Schlechte Perspektiven gibt es erst einmal für knapp 400 Arbeitsplätze, die nur noch für ein Dreivierteljahr gesichert sind. „Für uns ist erneut ein Traum geplatzt“, kommentierte Volker Göhlich, Betriebsratsvorsitzender der Betreibergesellschaft Eurogate die Nachricht aus China.

Ende März hatten Eurogate und die Gewerkschaften eine Vereinbarung geschlossen: Die Beschäftigten verzichteten auf Weihnachts- und Urlaubsgeld, Eurogate sicherte im Gegenzug zu, bis März 2015 keine Kündigungsschreiben zu verschicken. Bereits seit März 2013 sind rund 300 Beschäftigte in Kurzarbeit, etwa 50 JWP-Mitarbeiter arbeiten vorübergehend auf den Terminals in Bremerhaven und Hamburg.

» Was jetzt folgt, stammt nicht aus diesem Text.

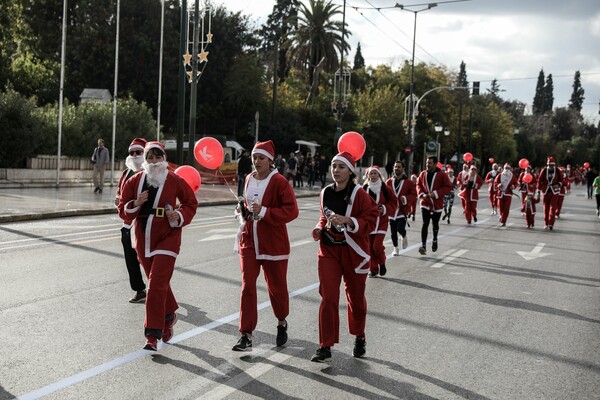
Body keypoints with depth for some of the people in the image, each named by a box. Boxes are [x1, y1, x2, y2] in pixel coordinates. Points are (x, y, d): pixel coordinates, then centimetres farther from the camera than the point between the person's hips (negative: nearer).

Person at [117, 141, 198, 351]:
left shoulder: (175, 181, -5)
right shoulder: (134, 181, 1)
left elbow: (191, 203, 7)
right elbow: (123, 211, 4)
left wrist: (179, 216, -11)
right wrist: (135, 204, -16)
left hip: (167, 238, -4)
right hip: (143, 239, 4)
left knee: (156, 285, -13)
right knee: (159, 282, 17)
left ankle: (152, 334, -8)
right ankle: (169, 315, 44)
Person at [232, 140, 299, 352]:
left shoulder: (279, 182, -11)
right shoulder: (249, 179, 7)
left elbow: (291, 211, -17)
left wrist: (264, 211, -24)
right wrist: (243, 211, 2)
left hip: (273, 243, -4)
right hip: (249, 240, 4)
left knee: (276, 286, 10)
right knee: (247, 285, -3)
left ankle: (282, 323, 38)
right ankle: (246, 336, 0)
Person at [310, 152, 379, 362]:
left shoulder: (359, 194, -11)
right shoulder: (326, 192, 4)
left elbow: (370, 221, -14)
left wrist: (347, 220, -28)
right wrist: (319, 228, -1)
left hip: (353, 252, -3)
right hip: (329, 250, 3)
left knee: (355, 297, 12)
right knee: (328, 297, -6)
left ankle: (359, 338, 36)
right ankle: (325, 346, -2)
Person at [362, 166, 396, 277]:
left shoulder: (385, 189, -4)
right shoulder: (364, 189, 1)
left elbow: (393, 201, 5)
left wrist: (385, 209, -9)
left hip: (381, 221, -2)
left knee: (377, 245, -12)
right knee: (370, 246, 4)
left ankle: (382, 263, 16)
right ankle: (373, 269, 18)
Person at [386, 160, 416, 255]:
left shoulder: (409, 182, -2)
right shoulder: (389, 182, 5)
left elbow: (414, 195, -1)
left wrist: (406, 199, -19)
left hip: (403, 210, -3)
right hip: (392, 210, 3)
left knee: (400, 228, -17)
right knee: (393, 231, 5)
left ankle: (404, 237, 18)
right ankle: (396, 248, 23)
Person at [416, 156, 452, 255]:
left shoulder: (442, 175, -9)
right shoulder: (423, 174, 1)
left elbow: (448, 187, -9)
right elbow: (418, 185, 13)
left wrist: (436, 193, -19)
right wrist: (421, 194, -6)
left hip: (437, 204, -1)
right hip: (425, 203, 1)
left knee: (435, 223, 15)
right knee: (425, 224, -10)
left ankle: (435, 240, 41)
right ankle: (423, 246, -15)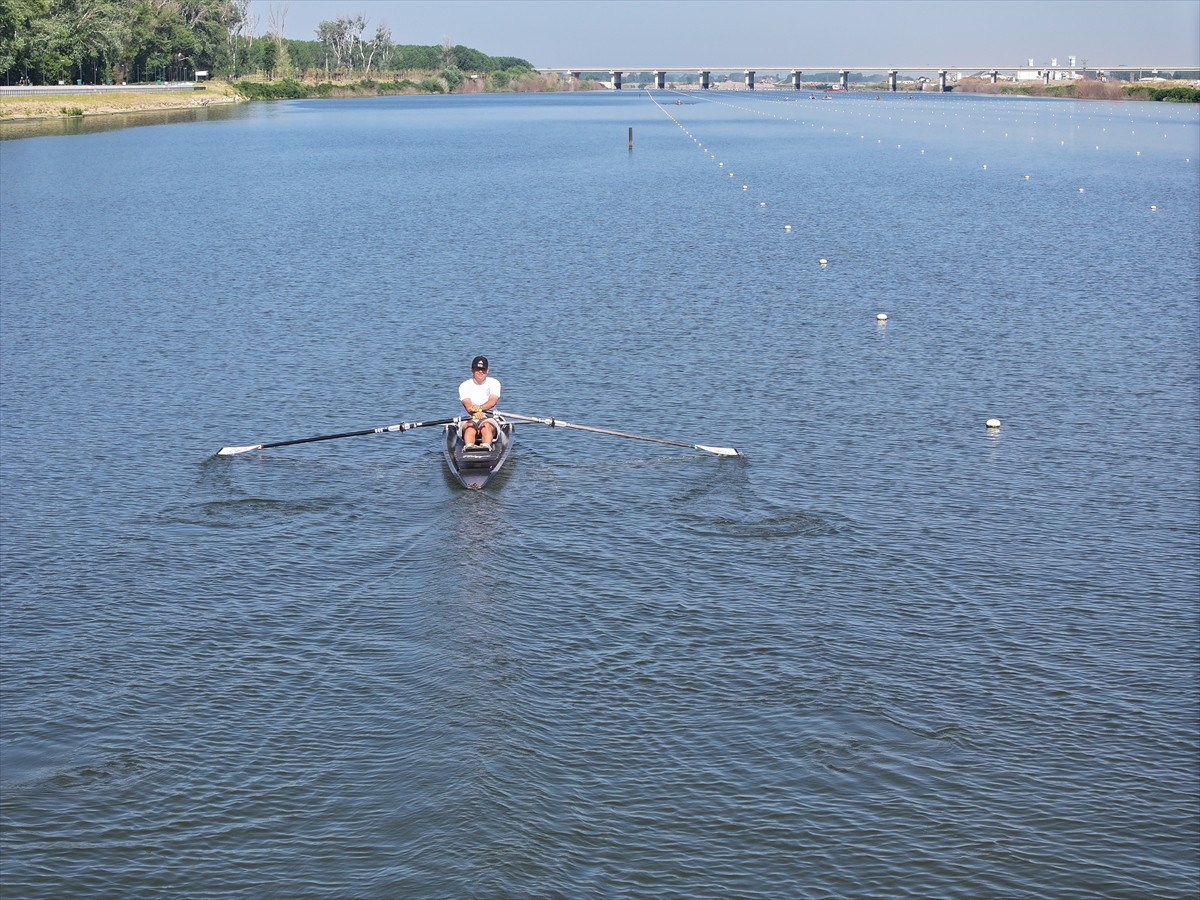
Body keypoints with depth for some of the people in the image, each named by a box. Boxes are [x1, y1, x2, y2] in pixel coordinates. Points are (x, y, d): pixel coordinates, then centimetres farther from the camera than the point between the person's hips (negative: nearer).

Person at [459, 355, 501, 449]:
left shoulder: (494, 383, 5)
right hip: (469, 420, 0)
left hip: (489, 419, 0)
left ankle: (486, 447, -64)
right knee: (470, 428, -35)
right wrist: (476, 413, -42)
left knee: (486, 426, -35)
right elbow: (468, 405, -17)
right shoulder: (464, 386, 1)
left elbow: (492, 401, -15)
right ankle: (469, 447, -66)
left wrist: (480, 408, -38)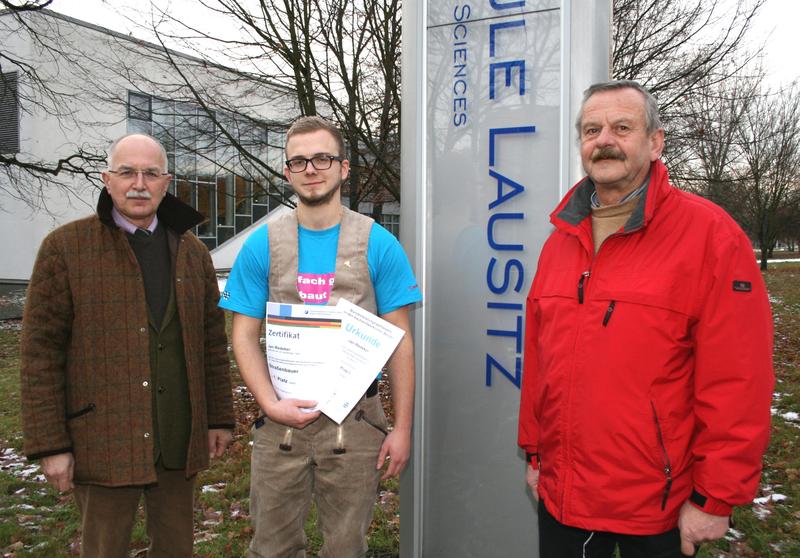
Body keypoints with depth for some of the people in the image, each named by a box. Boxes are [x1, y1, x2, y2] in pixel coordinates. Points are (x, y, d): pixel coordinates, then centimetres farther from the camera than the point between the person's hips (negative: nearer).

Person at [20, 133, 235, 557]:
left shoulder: (193, 252, 7)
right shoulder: (65, 247, -5)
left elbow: (213, 342, 10)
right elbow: (41, 351, -7)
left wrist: (220, 417, 8)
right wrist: (50, 444, -9)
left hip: (179, 442, 4)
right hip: (104, 442, -3)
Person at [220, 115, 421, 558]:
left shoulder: (377, 244, -2)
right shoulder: (262, 245, 2)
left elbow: (398, 341, -1)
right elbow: (245, 336, 2)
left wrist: (402, 426, -5)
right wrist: (272, 404, -12)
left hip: (355, 421, -1)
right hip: (280, 421, 1)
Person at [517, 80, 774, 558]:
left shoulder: (708, 233, -11)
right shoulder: (560, 239, 6)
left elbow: (738, 383, -14)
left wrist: (715, 498, -12)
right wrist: (534, 450, 12)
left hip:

Dort knallten hingegen die Korken, als das Fusionsverbot bekannt wurde. Nutznießer der geplanten Allianz könnte vor allem die Reederei Hapag-Lloyd sein, die nach der laufenden Fusion mit der chilenischen CSAV die Nummer vier unter den Containerreedereien sein wird.

Das Unternehmen wollte sich am Mittwoch „zu Angelegenheiten von Mitbewerbern nicht äußern“. Klar aber ist: Durch die Koordinierung von Schiffen und Fahrplänen und weitere Synergien hätten drei Reederei-Giganten die Frachtraten – also die Preise für den Transport eines Containers – weltweit noch weiter senken können.

Auf den von ihnen weitgehend kontrollierten Asienrouten sind diese seit Jahresbeginn um zwölf Prozent auf den historischen Tiefstand von rund 1.500 Euro pro Box gefallen. Maersk hatte mehrfach verkündet, mit Dumpingpreisen Konkurrenten aus dem Asiengeschäft verdrängen zu wollen – ein Plan, dessen Umsetzung im Verbund noch mehr Chancen gehabt und auch Hapag-Lloyd unter Druck gesetzt hätte.